* _Compiti_
**A)** Rispondi a queste domande sul testo sulle anomalie di temperatura:
(i) Su quanti anni, e tra quali anni estremi, il fit rappresenta le serie CET e NOAA?
(ii) Quale anomalia nel 2100, rispetto al periodo pre-industriale fissato al 1850, risulta dall'estrapolazione?
(iii) Quale valore di R2 viene indicato per la ricostruzione dei dati osservati da parte del fit non lineare?
**B)** Prosegui il testo sulle anomalie di temperatura a partire dall'ultima frase riportata.

* _Estratto del testo_
►

Riassunto: Il fit delle temperature (anomalie) rappresenta bene la serie CET (Central England Temperature) e la serie NOAA su 480 anni (1538-2018). Pur non essendo un modello, questo fit a due componenti può forse essere estrapolato di 82 anni (fino al 2100). Questa estrapolazione porta ad una anomalia prevista, rispetto al periodo pre-industriale fissato al 1850, di 1.8°C nel 2100, cioè tutta l’anomalia auspicata dalle ultime COP, da Parigi(21) a Katowice(24), senza bisogno di riduzioni di emissioni antropiche.

Abstract: The fit of the anomaly series well represents the CET (Central England Temperature) and the NOAA global series (land+ocean) over 480 years (1538-2018). Also if the fit is not a (physical) model, it perhaps may be estrapolated for further 82 years (through 2100). Such an extrapolation brings to a 1.8°C anomaly in 2100, namely all the forecast and the presage of the last COPs, from Paris(21) to Katowice(24), without any need of reduction of anthropogenic emissions.

Osservando la figura 1, si vede che il fit non lineare (4 seni + retta, 14 parametri, d’ora in poi f22) non è molto diverso, nella rappresentazione dei dati NOAA, dal modello armonico semi-empirico di Scafetta (2013). Il fit non lineare ricostruisce bene (R2=0.804) i dati osservati (“osservati” è un concetto poco appropriato per dati che sono il risultato di molte, e in qualche caso discutibili, elaborazioni).

Fig.1: Confronto tra il modello armonico semi-empirico di Scafetta (2013, quadro superiore), inviatomi da Nicola Scafetta, e il fit non lineare a 14 parametri (f22), entrambi applicati alle anomalie globali NOAA (1118 sono i dati di novembre 2018). Si può vedere che le differenze sono minime su tutta l’estensione del dataset.

◄

* _Voci dei dati_
►

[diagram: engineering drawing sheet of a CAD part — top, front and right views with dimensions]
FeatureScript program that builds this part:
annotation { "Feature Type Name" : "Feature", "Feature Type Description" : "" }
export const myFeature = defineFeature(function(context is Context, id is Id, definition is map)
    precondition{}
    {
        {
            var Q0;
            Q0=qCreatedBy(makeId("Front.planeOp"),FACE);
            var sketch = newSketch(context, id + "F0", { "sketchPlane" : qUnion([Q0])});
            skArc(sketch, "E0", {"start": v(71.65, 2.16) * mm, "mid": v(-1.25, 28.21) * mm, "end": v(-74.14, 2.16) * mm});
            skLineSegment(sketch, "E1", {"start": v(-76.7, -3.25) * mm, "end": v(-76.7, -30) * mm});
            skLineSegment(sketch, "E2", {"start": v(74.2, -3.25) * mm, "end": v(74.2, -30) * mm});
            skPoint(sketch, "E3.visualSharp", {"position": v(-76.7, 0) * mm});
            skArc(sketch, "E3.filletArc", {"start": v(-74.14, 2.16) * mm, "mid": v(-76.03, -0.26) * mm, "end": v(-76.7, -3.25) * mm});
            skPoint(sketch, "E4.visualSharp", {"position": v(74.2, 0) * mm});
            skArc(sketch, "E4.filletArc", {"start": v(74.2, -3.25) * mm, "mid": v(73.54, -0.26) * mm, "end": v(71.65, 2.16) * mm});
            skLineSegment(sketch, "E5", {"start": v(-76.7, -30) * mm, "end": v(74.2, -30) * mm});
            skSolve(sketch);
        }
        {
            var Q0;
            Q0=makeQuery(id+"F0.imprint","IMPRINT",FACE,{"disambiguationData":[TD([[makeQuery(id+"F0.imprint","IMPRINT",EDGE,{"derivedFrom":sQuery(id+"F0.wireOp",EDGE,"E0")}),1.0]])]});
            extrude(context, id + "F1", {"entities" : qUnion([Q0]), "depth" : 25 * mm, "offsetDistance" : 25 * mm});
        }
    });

◄

* _Risposte_
**A)**
(i) Su 480 anni, dal 1538 al 2018.
(ii) Un'anomalia di 1.8°C.
(iii) R2=0.804.

**B)**
Quello del quadro inferiore di figura 1, però, è un fit che segue i dati utilizzati per i calcoli e non è affatto detto che estendendo i dati il suo comportamento sia lo stesso, anzi, nella maggior parte dei casi, una maggiore estensione temporale mostra un andamento non conforme alla funzione determinata tramite il fit. Un esempio è dato dalla sovrapposizione dei dati CET (**, Central England Temperature, dal 1538) ai dati NOAA. Nella parte comune, le due serie si sovrappongono abbastanza bene e quindi ad entrambe si può applicare il risultato di figura 1 ma, andando indietro nel tempo dal 1880, la CET si discosta nettamente dalla rappresentazione analitica di NOAA. Per descrivere i dati estesi, si è usato un altro fit non lineare (f23, 6 seni + retta, 20 parametri) applicato ai dati tra il 1538 e il 1850.

Fig.2: Estrapolazione di f22 nelle due direzioni temporali e sovrapposizione dei dati CET per sottolineare che le osservazioni si discostano dalla estensione temporale della funzione analitica, come avviene nella maggioranza dei casi per un fit, a differenza di quanto dovrebbe succedere per un modello.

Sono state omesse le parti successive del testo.